Democracy is government by the people. With the primary election turnout of under 50 percent, except for the reelection of Mayor Marion Barry in Washington, D.C., one sees the apathy, the disregard for the election process on the part of US citizenry. Denyse DuBrucq, Arlington, Va.
Get to the root of crime
I appreciate the stress you put on the folly of our present ``prison reform'' programs in the editorial ``False Toughness,'' Sept. 20.
As with most major issues today, as a society we seem content to attack crime and punishment starting from its results rather than in its causes. We seem unable to think up any solutions to curb crime so we vent our anger on those already convicted.
This is as nonsensical as our approach to teen pregnancy: We can give a condom to control the aftereffect, but not the concern or example to avoid the situation.
It seems we prefer to canonize the process of ``coverup.'' Mary Lea Hill, Boston
Get to the root of crime
It is refreshing to read a few sane and humane opinions on the subject of crime in ``False Toughness'' and the opinion-page article ``Lock 'Em Up Legislation Means Prisons Gain Clout,'' Sept. 20. As the authors point out, the excessively punitive policies being signed into law on both federal and state levels are driven by political expediency. The assumption on the part of politicians is that ``tough on crime'' is what the public wants. These policies also assume that there are no limits on ``toughness'' and that the more prisoners can be made to suffer the better.
In the midst of the hysteria, perhaps it would be wise to ask ourselves a few questions. Who are these criminals being fed into the maws of our rapidly growing number of prison cells? Are they all the same? Do we want to keep all of them in for life?
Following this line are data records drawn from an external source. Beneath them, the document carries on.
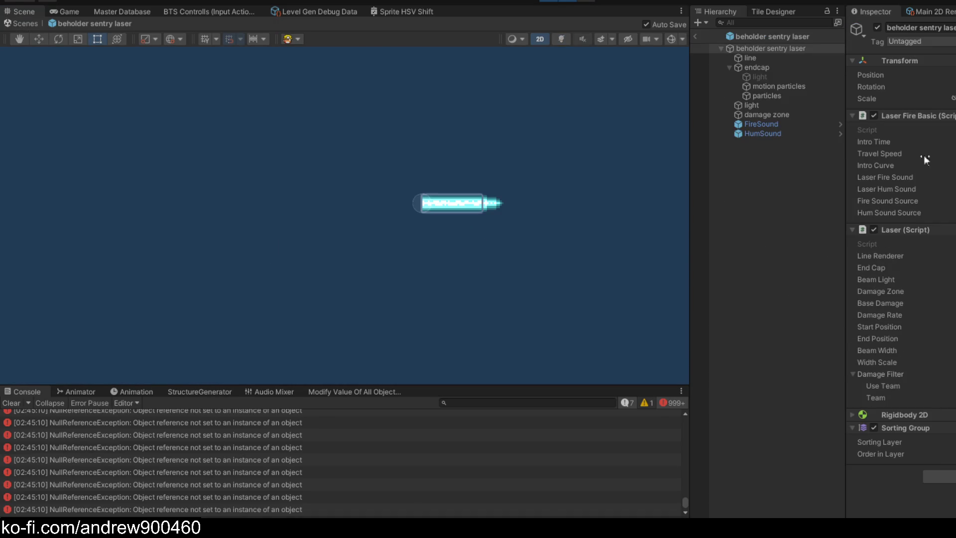
{"action": "left_click", "coordinate": [776, 86]}
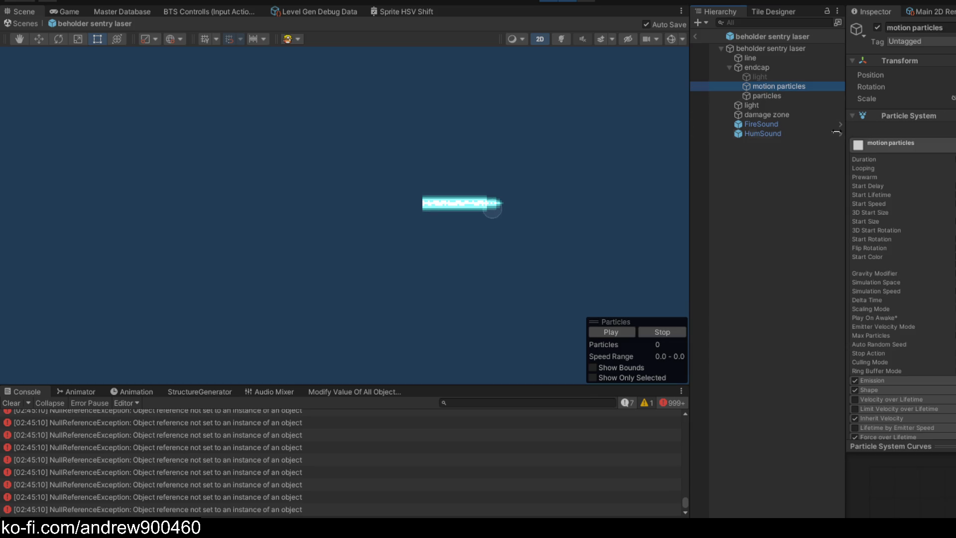
{"action": "left_click", "coordinate": [786, 106], "text": "shift"}
{"action": "left_click", "coordinate": [797, 95], "text": "shift"}
{"action": "scroll", "coordinate": [885, 214], "scroll_direction": "down", "scroll_amount": 5}
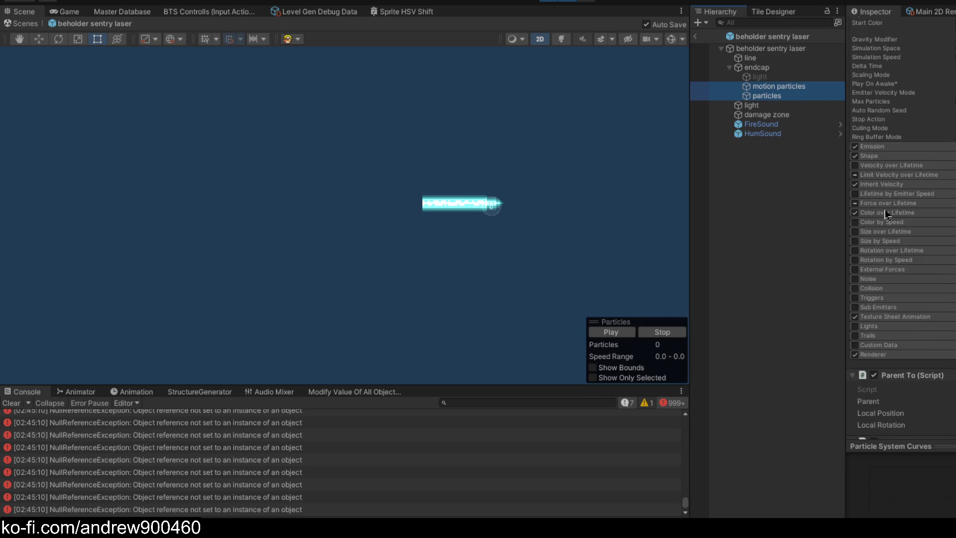
{"action": "left_click", "coordinate": [905, 185]}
Or, if we recognize that some of them will eventually return to the community, do we want to render them helpless or hopelessly scarred by abusive treatment?
Although I myself have been a victim of crime, I find the tilt of our present policies to be foolish and destructive. And on a moral plane, I never thought I would live to see the day - in the contemporary US - when cruelty could be regarded as virtuous. I hope we will be able to rein in the present excesses of criminal-justice policy before it is too late. Madeleine M. Goodrich, Concord, Mass.
Making room for others
The opinion-page article ``Cairo's Faulty Assumption,'' Sept. 23, states that since population growth has always mirrored progress then it is wrong to assume that ``accelerated population increase is a problem.'' Where does this lead us? Should we stop ``progressing'' completely to leave room for ourselves? Or should we continue ``progressing'' and nudge, poke, pull each other and develop into an amorphous glob? How would we continue to make ``improvement in human well-being'' from that point? Emily Ranseen, Brooklyn, N.Y.